I think prizes are fine, and everyone loves to be part of them/complain about them (see illustration below), but they’re really for the industry as a whole more than any particular book. They’re about reminding people that writing is an endeavor that has artistic intent, as well as about “gamifying” the consumption of that art.
Everyone likes a winner, and award winning books boost sales so that we can all publish our not-award-winning books.
Listen, I’ve been on both sides of the prize fence and I can’t stress enough that sitting on a jury is super-difficult and in many ways super-depressing. You get boxes and boxes of books and it often just reminds you that what you’re doing isn’t special. Hundreds of others are doing it every year. And the vast majority of those efforts are actually competent. They’re fine. Okay. Not spectacular, but not bad.
Then your job is to sift through these steaming piles of mediocrity without succumbing to despair to find something that makes you care about the process again.
Oh, look, poet X has done this thing that jazzes my art-bone. Put that one aside to discuss etc. But after you’ve got your long list or shortlist as a group, well, it’s anyone’s game.

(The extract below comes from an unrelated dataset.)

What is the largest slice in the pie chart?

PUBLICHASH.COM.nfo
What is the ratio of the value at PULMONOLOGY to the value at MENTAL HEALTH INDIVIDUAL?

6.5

The jury will jockey for position and someone will emerge on top. It almost doesn’t matter who, because the point is the shortlist and the news cycle it will generate for the industry. (I really wish people who dig award books knew this and bought the entire shortlist instead of just the winning title… usually, any one of them could have won.)

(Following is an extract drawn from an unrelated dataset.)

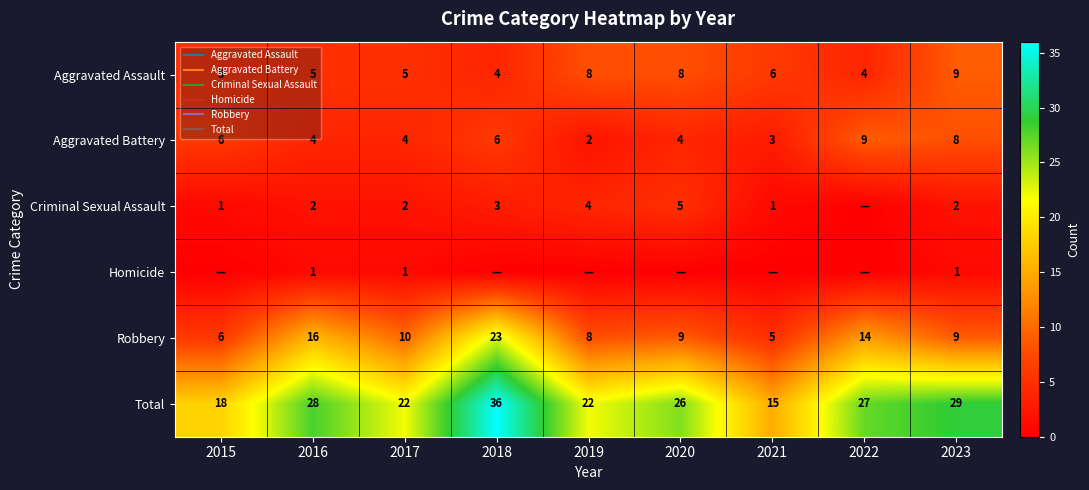

Between 2020 and 2023, which is larger?

2023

Sadly, this need for award recognition is so ingrained in the publishing process now because it’s one of the ONLY ways to break through societal indifference. In this way, it’s become both an entire subculture AND marketing strategy unto itself.
Publishers wait two weeks to a month after a book releases to see if it generates buzz and if it doesn’t, they set it on the backburner until awards season. If it gets a nomination bump then, they pick it back up and see how it does. It’s a terrible way to look at art.
That all said, publishing is a business, as is “writing” (once it’s complete). And I think there are some positives to major awards — namely the chance to write and publish more.
In many ways, a literary prize is like a 1up in a video game: the author gets a free life (some money and renown and possibly a new book deal with a hopefully bigger advance), and the publisher gets the same (more sales, notoriety, etc). In the end, it just lets us play a little longer.
Writing may be difficult, but if McGregor’s previous books are any guide, Lean Fall Stand will probably wind up on a few prize shortlists before the year’s out. (His novel Even the Dogs won the International Dublin Literary Award in 2012.) What does he think about prizes? “They mean a range of different things,” he says, then pauses for a long time, searching for diplomatic phrasing. “I think they’re both a useful way of bringing attention to hopefully interesting work, and a fairly shallow marketing trick, or both those things.”